* _List of tasks_
1. Summarize the text in two sentences.
2. Retype the part of the text that opens with the words containing "Demo (win 10" and closes with "on both OS.".
---- Text
Local Privilege Escalation via AppX RPC coercion
This tool leverages a vulnerability I discovered in Windows 10/11 affecting the AppX MS-RPC interface. Specifically, this affects the AppX Deployment Service's AppXDeploymentServer.dll which exposes a Local RPC interface by default on Modern Windows workstations with UUID ae2dc901-312d-41df-8b79-e835e63db874. The exploit leverages the AppXApplyTrustLabelToFolder_58() method available on this interface on Windows 10, or the AppXSetTrustLabelOnPackage_59() method on Windows 11. The methods takes a UNC Path to a folder as an argument, which results in NT AUTHORITY\SYSTEM account interaction with the supplied folder via an unprotected CreateFile operation. This tool will create a named pipe controlled by the user and supply it as an argument to the vulnerable methods. If the user has SeImpersonatePrivilege or equivalent, then the tool will spawn a new cmd.exe window as SYSTEM via the well-known impersonateNamedPipeClient technique (duplicating the client's token and using it to spawn a new process). This technique works on the latest Canary Channel build of Windows 11 Insider Preview as of 2024-01-23.
Demo (win 11 AppXSetTrustLabelOnPackage_59 method)
Demo (win 10 AppXApplyTrustLabelToFolder_58 method)
Compiling
Ideally, you can just git clone the repo and build the project in VS Studio 2019 or higher. The project uses the NtAPIDotNet class library from James Forshaw to interact with the RPC interface. The interface class file itself was generated with NtObjectManager on win10 but I modified it to add the required method from the win11 interface so the projects works on both OS.
--------
---- Data listing
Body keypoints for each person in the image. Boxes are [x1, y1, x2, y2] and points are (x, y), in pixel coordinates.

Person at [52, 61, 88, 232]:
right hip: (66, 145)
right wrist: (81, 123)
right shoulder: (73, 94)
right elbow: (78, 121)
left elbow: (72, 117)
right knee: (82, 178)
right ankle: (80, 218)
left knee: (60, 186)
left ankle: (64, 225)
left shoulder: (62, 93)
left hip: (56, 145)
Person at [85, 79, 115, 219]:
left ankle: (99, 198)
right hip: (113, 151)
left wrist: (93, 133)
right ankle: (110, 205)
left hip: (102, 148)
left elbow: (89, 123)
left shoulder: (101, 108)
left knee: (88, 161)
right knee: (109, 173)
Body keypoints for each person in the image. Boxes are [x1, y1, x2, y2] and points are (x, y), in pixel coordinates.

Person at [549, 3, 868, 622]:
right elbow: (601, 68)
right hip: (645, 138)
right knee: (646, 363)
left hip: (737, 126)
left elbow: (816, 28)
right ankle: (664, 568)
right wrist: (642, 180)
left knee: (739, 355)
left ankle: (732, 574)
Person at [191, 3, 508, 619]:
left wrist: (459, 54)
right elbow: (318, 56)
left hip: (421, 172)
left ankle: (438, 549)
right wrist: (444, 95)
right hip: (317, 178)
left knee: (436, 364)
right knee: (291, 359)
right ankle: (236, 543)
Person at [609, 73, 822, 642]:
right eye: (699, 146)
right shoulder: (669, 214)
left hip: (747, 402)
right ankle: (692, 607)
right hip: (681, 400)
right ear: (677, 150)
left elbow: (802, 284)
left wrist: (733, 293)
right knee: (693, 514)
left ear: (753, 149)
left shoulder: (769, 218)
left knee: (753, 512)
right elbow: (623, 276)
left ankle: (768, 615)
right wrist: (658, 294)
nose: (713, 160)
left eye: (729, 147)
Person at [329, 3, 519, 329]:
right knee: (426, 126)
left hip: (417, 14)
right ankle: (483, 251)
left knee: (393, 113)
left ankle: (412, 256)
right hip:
--------
* _List of solutions_
1. The text describes a tool that exploits a vulnerability in the local RPC interface of the AppX Deployment Service on Windows 10/11: vulnerable methods take a UNC path to a folder, which makes NT AUTHORITY\SYSTEM interact with a user-controlled named pipe. If the user has SeImpersonatePrivilege or equivalent, the tool spawns a new cmd.exe window as SYSTEM, and the project can be built in VS Studio 2019 or higher using the NtAPIDotNet class library.

2.
Demo (win 10 AppXApplyTrustLabelToFolder_58 method)
Compiling
Ideally, you can just git clone the repo and build the project in VS Studio 2019 or higher. The project uses the NtAPIDotNet class library from James Forshaw to interact with the RPC interface. The interface class file itself was generated with NtObjectManager on win10 but I modified it to add the required method from the win11 interface so the projects works on both OS.